Hailing from Golden, B.C., the garage psychedelic rock band Stellar Radio Choir will make the first stop of its upcoming nation-wide tour in Canmore.
The band will play the Glue Factory (Whyte Horse Café) on Saturday, June 11 and will be accompanied by Mobina Galore, a two-piece rock band from Fernie.
Bass player Todd Menzies spoke on behalf of the band.
“We play a lot in Alberta and B.C. – it’s kinda our staple, especially ski towns,” he said. “We’re all ski bums at heart and we go back to Fernie, Revelstoke, Invermere and Banff and we have a good following in all those towns.
“We’ve made it out to the coast, but nothing past Alberta. Everything eastward will be new to us and we’re looking to broaden our horizons and spread our fan base.”
The band will first play 13 shows in 16 days throughout B.C. and Alberta, return to Golden for Canada Day, and then head east for a month of touring across the country.
“We’re going to focus about two and a half weeks on southern Ontario, trying to spread our name there and break into that market as well,” said Menzies.
The band formed about 18 months ago, when Menzies, Ben Caldwell (drums) and Eric Larocque (guitar) came together to try some thing new
“I’ve been performing solo as a folk singer-songwriter for about five years, and they were both together in a folk band called Broken Down Suitcase,” said Menzies. “Living in the same town, we’ve done shows together, and we’ve toured on the folk side of things, and we just started this band just to spice things up and do something else.

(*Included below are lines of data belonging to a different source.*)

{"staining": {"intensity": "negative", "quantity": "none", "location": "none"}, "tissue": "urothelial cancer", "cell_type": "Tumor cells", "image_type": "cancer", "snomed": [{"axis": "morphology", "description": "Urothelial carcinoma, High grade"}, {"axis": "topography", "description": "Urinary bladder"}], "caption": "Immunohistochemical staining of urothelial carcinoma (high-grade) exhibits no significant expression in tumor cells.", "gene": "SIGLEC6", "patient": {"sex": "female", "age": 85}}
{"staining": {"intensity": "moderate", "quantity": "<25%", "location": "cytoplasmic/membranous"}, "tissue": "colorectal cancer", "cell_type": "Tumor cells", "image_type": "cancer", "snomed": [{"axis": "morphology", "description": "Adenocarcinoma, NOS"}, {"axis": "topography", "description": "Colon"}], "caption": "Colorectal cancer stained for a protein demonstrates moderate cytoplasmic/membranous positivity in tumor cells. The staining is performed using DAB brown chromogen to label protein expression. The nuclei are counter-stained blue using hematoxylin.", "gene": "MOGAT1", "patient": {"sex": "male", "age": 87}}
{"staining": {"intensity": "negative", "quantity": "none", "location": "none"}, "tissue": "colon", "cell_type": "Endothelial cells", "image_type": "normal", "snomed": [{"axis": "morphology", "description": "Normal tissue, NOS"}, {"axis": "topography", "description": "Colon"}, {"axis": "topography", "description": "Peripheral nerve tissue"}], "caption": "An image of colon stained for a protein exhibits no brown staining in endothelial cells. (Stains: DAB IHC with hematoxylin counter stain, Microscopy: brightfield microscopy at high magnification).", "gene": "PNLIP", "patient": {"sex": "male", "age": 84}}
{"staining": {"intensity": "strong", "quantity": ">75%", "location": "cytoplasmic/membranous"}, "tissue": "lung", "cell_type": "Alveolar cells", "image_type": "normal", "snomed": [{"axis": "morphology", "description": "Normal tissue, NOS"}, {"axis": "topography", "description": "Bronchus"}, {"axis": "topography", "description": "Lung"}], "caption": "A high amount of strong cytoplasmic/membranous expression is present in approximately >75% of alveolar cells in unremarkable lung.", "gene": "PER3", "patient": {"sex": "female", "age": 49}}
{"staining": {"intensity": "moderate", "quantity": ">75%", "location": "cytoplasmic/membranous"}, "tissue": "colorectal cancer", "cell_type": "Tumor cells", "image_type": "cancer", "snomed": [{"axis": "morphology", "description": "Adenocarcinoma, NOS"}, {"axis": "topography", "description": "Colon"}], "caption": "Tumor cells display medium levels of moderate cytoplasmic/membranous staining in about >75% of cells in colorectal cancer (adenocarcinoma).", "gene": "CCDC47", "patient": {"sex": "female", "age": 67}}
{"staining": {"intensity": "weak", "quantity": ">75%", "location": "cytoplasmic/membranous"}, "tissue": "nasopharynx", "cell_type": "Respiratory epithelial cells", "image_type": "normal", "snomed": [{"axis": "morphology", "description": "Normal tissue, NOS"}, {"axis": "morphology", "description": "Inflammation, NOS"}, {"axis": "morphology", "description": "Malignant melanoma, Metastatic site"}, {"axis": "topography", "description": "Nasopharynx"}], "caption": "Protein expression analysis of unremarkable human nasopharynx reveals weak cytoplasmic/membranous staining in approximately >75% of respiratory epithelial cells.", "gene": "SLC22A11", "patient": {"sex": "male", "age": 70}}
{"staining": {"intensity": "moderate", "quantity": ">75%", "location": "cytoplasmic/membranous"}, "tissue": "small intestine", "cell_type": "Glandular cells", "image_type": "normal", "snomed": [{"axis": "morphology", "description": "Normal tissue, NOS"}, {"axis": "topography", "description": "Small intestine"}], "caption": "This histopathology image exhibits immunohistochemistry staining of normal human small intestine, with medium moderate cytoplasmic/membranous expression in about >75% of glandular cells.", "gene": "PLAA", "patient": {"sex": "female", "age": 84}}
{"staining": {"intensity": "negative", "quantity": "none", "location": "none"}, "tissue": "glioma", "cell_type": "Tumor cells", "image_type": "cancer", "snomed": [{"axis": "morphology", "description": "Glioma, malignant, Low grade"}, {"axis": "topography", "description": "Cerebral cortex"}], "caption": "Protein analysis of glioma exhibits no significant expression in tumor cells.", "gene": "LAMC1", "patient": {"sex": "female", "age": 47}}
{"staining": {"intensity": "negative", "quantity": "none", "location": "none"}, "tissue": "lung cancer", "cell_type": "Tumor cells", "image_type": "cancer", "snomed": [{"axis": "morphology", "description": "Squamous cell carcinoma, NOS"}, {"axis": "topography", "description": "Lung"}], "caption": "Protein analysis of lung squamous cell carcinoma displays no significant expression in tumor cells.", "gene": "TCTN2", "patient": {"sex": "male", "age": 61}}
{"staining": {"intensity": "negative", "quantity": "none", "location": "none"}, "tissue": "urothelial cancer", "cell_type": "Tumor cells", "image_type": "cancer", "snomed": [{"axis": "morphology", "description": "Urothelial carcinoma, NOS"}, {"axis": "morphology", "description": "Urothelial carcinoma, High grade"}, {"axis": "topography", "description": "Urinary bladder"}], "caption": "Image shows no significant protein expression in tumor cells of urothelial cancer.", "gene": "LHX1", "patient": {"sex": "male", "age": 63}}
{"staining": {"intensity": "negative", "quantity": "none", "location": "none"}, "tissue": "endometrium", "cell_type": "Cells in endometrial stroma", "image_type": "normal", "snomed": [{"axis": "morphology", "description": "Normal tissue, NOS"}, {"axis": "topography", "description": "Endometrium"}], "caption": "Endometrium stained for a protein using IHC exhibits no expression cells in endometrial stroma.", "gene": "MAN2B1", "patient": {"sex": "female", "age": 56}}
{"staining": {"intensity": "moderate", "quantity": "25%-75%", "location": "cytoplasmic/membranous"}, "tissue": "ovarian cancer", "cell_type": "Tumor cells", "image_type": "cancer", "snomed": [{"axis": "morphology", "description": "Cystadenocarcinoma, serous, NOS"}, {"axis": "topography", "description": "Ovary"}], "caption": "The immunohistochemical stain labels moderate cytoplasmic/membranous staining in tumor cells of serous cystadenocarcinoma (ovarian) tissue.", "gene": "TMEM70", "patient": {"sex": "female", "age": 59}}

“It started out as a side project, and spiralled and got picked up by a booking agent and a record label which has helped us along the way record our EP and get lots of college radio play and the bookings started rolling in. We both still do out own solo things, but for the next two months, it’ll be full on Stellar Radio Choir.”
Menzies described their music as being a mix of garage rock and blues.
“We revived the late 1960s/early ‘70s garage rock that was going on then, with a lot of distortion using pedals and effects, and at the same time standard blues songs were spiced up to the new sound,” he said. “We pulled from a few genres. We never used to label ourselves psychedelic so much, but it is on the edge of it, so we are more than just a rock band for sure.”
Both Caldwell and Larocque take turns with lead vocals, said Menzies.
“We have two lead singers in a sense, swapping for songs that are specific to them,” he said. “We’re just a three-piece, so it’s pretty barebones and nothing fancy.
“We’re quite a lyrical band. We’re more focused on the music side of thing. We like to get people moving and on the dance floor, with real catchy, hooky baselines and stuff like that, and getting people grooving. Surf music is a real influence to us as well.
“A lot of our songs come from personal experiences. We’re all three songwriters who have come together, we write a lot individually, but we write a lot as a band as well.”
The opening act is a two-piece female pop punk band, said Menzies.
“It’s just guitars and drums and they both sing,” he said. “It’s a really dirty, grungy sound with the guitar, but really poppy, catchy songs, like a post-punk era of music. They’ve got a great stage presence.
“It’s really hard to fill out that sound, but the first time I heard them I was really blown away as far as the sound they were coming up with.”
The two acts meshed well together, he said.
“We decided to take them on tour with us because our genres mesh quite well, even though they’re a little more punky and us being more straight up rock,” said Menzies. “This will be their first tour as well, they’ve only been together for about six months.”
As the Glue Factory is ordinarily more known for playing folk and acoustic music, this rock and punk show will definitely bring a different flavour to the venue.